How to Discuss School Shootings and Death with your Children
Parents will sometimes try to protect their children from the news of tragedy, death, and why people die or choose to kill. Unfortunately this is a reality that our children today have to face too often. You might be thinking they are too young or won't understand. Maybe you don't know how to bring it up. To avoid your child hiding their feelings or going through prolonged denial, it is important that you be the one to talk to your children directly about these things.
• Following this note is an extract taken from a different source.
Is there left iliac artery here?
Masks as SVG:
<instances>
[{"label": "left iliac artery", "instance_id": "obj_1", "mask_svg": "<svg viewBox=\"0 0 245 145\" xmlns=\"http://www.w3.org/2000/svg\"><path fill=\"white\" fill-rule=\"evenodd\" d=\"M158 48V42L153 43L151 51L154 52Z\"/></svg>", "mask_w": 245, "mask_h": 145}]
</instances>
Create open communication about these topics or your child could find out misinformation from the media or peers.
- Always be honest
- It's ok to not have all the answers
- Validate their feelings
- Talk to them on their level
- It's ok to calmly express your fears and concerns.
If the discussion is about school shootings:
- Review that there are different kinds of disasters that can happen (e.g. earthquakes)
- Come up with a plan and make sure your child knows that, in the case there is a school shooting or crisis, you will be there as soon as you can
- Creating a family safety plan can help
- Limit their exposure to the news
- Refrain from discussion that individuals are "bad" but rather focus on the choices people make. Sometimes life circumstances lead people to make bad decisions that hurt others.
Be aware of your child's feelings. Check in on them and encourage them to speak openly. You might consider counseling if your child starts having nightmares, anxiety or symptoms that look like depression. The worst thing you can do is ignore the situation and not talk about it at home.